Indien de kennisgeving overeenkomstig lid 2, onder b), is geschied, kan de mobiliteit ingaan onmiddellijk na de kennisgeving aan de tweede lidstaat, of op enig ander moment daarna binnen de geldigheidsduur van de vergunning van de binnen een onderneming overgeplaatste persoon.
6.
Naar aanleiding van de kennisgeving bedoeld in lid 2 kan de tweede lidstaat binnen 20 dagen na ontvangst van de kennisgeving bezwaar maken tegen de mobiliteit van de binnen een onderneming overgeplaatste persoon naar zijn grondgebied, als:
- a)
er niet wordt voldaan aan de voorwaarden in artikel 5, lid 4, onder b), of in lid 3, onder a), c) of d), van dit artikel;
- b)
de overgelegde documenten op frauduleuze wijze zijn verkregen, of zijn vervalst dan wel als ermee is geknoeid;
- c)
de maximumduur van het verblijf, bedoeld in artikel 12, lid 1, of in lid 1 van dit artikel is verstreken.

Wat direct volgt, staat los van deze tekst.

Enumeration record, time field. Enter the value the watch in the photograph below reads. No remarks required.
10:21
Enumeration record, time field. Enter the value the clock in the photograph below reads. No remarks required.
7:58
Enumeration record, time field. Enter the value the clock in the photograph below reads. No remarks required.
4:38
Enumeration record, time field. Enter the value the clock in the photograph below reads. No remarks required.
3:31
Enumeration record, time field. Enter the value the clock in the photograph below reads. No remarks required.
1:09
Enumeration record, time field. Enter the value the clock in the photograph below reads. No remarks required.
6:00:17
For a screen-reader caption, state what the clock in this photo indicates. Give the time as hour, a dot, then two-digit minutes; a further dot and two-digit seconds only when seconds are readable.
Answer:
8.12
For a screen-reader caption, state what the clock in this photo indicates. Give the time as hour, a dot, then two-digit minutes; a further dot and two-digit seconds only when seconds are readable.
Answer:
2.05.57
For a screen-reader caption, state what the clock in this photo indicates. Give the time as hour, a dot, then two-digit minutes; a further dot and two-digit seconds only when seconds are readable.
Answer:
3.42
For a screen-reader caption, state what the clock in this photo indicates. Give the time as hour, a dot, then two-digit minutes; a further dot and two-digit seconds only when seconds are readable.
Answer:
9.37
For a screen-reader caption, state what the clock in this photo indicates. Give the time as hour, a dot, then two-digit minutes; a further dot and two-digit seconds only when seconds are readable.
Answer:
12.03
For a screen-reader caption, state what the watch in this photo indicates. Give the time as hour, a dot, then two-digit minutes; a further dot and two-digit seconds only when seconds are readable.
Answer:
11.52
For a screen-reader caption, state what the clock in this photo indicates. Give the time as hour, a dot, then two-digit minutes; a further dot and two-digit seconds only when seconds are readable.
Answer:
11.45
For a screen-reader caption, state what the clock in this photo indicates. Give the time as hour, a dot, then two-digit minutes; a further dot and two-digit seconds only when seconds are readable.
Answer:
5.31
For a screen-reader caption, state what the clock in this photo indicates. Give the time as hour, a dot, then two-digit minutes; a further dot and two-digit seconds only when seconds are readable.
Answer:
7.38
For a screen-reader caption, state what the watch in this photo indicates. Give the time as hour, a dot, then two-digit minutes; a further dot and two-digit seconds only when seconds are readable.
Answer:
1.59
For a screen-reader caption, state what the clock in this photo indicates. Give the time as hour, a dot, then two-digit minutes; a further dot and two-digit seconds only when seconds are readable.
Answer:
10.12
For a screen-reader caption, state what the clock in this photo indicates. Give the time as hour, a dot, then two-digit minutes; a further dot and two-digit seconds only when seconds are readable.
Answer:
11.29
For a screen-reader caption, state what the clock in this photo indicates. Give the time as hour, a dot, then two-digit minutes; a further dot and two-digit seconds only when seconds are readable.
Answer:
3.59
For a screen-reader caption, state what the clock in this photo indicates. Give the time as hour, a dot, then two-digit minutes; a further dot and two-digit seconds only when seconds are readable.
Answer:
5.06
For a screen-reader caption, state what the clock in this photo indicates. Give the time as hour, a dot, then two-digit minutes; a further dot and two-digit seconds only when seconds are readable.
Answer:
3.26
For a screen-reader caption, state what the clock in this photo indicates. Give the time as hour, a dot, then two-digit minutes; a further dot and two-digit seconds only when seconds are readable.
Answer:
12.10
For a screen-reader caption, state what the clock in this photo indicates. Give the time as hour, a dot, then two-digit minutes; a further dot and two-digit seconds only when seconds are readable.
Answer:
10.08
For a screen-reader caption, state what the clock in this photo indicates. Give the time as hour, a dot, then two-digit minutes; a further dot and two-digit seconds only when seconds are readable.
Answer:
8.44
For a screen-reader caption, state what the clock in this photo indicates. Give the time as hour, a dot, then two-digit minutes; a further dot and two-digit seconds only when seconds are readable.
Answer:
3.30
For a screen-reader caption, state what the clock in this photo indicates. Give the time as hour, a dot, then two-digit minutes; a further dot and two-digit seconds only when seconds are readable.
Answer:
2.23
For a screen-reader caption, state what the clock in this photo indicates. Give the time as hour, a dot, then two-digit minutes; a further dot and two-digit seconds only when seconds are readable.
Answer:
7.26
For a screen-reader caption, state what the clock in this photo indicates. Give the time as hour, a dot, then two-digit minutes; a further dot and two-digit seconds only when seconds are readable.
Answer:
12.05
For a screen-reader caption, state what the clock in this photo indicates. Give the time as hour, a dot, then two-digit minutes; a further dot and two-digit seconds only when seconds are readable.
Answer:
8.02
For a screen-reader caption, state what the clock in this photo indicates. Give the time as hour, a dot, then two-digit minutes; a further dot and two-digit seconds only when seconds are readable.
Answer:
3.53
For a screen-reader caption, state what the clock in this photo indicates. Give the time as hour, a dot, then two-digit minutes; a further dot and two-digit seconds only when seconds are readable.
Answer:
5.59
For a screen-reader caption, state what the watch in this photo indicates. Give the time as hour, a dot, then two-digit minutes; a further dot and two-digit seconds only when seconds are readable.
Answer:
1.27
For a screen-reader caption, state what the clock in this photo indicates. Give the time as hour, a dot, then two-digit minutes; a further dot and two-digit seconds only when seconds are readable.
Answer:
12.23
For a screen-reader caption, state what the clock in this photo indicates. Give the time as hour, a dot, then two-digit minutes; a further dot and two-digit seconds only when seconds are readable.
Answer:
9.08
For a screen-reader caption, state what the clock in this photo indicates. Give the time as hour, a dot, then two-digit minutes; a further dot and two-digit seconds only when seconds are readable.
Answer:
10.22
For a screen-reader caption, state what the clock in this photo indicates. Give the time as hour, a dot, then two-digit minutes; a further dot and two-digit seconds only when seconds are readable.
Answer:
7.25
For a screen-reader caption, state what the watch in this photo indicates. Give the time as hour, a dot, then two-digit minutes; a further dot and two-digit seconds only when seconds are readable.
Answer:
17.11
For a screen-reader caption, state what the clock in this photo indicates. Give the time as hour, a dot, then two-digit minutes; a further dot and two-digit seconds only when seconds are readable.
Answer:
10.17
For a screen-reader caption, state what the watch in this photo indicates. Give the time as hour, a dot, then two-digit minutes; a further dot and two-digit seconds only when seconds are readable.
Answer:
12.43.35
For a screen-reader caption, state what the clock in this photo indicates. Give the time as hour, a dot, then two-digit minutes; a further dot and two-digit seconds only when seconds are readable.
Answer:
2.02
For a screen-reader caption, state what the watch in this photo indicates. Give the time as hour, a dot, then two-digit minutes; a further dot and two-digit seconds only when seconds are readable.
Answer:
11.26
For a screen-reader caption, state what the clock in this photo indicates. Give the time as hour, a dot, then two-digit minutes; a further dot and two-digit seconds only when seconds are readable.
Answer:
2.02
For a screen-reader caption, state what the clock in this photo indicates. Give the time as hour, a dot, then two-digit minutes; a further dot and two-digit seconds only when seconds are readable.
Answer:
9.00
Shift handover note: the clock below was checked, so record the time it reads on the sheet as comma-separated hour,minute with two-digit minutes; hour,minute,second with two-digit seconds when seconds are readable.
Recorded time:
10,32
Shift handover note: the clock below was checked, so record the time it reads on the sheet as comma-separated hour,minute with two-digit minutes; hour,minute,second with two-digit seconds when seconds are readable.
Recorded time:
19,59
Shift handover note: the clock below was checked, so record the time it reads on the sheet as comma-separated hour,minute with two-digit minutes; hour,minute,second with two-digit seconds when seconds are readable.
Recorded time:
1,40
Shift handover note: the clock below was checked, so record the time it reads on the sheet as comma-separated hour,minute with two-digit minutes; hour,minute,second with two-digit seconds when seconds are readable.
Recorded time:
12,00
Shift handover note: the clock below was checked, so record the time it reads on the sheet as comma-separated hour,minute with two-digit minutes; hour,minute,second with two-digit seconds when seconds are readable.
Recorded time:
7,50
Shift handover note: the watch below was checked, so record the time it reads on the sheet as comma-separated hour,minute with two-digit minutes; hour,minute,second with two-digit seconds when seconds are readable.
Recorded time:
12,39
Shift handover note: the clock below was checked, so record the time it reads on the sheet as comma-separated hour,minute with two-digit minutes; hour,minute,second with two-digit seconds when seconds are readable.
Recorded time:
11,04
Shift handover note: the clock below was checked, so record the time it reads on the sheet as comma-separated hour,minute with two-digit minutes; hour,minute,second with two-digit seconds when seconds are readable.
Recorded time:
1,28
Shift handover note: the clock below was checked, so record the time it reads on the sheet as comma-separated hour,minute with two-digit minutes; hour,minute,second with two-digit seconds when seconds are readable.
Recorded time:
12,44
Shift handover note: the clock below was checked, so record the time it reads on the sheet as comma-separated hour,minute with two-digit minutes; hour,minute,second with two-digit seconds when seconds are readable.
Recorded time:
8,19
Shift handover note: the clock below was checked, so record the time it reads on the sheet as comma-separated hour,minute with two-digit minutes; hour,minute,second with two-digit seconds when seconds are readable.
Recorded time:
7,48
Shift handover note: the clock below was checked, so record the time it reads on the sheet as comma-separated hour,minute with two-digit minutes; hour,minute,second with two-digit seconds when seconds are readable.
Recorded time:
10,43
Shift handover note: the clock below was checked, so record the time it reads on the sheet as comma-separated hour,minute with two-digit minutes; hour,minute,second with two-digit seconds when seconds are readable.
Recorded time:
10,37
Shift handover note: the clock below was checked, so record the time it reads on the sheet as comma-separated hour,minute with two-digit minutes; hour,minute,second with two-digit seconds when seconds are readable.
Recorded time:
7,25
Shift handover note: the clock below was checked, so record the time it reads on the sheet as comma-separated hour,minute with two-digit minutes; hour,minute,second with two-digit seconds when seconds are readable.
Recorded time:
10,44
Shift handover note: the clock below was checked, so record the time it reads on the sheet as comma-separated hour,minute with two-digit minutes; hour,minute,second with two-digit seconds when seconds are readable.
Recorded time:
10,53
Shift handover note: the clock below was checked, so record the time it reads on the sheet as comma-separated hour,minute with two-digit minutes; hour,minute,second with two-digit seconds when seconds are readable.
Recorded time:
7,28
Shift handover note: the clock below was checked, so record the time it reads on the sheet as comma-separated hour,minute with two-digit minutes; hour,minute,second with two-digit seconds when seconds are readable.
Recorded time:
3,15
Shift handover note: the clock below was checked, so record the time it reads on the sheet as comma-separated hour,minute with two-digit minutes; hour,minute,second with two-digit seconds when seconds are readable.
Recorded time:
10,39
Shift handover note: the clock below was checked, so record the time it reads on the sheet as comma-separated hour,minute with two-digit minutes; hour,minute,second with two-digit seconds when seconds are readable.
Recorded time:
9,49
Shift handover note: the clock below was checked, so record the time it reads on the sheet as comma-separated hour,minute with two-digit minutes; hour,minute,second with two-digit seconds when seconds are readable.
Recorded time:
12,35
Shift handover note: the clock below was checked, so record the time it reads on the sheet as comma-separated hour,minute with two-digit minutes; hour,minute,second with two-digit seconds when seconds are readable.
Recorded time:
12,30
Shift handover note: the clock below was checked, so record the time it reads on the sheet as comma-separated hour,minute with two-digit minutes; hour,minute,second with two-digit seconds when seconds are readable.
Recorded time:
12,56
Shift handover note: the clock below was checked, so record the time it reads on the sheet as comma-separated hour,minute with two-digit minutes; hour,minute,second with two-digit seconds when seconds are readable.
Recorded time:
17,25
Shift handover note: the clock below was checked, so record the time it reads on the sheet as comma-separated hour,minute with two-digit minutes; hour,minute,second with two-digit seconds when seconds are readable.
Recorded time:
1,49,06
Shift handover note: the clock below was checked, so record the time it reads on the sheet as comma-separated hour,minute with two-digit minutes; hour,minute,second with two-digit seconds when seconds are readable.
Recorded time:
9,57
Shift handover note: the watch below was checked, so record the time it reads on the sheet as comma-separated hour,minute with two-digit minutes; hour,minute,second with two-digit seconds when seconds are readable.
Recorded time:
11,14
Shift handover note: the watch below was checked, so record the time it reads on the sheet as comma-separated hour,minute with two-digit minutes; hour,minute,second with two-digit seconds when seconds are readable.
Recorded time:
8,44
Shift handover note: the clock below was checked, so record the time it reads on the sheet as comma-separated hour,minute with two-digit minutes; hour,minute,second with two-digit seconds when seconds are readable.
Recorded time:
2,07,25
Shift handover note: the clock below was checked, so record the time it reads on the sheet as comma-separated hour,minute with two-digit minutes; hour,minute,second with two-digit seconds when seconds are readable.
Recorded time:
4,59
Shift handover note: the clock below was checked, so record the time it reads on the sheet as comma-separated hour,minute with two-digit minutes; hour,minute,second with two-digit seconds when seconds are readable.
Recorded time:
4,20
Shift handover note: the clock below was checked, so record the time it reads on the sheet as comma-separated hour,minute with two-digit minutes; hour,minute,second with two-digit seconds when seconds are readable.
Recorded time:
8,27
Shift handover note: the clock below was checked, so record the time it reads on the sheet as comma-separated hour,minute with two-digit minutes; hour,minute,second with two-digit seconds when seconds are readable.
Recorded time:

De bevoegde autoriteiten van de tweede lidstaat stellen de bevoegde autoriteiten van de eerste lidstaat en de gastentiteit in de eerste lidstaat onverwijld in kennis van hun bezwaar tegen de mobiliteit.
7.
Indien de tweede lidstaat overeenkomstig lid 6 van dit artikel bezwaar maakt tegen de mobiliteit en de mobiliteit nog geen feit is, mag de binnen een onderneming overgeplaatste persoon niet in het kader van de overplaatsing binnen de onderneming in de tweede lidstaat werken. Als de mobiliteit reeds een feit is, geldt artikel 23, leden 4 en 5.
8.
Als de vergunning voor de binnen een onderneming overgeplaatste persoon door de eerste lidstaat wordt verlengd binnen de in artikel 12, lid 1, gestelde maximumduur, blijft de verlengde vergunning voor een binnen een onderneming overgeplaatste persoon de houder ervan het recht geven in de tweede lidstaat te werken, met inachtneming van de in lid 1 van dit artikel gestelde maximumduur.
9.
Binnen een onderneming overgeplaatste personen die worden beschouwd als een bedreiging voor de openbare orde, de openbare veiligheid of de volksgezondheid wordt niet toegestaan het grondgebied van de tweede lidstaat binnen te komen of er te verblijven.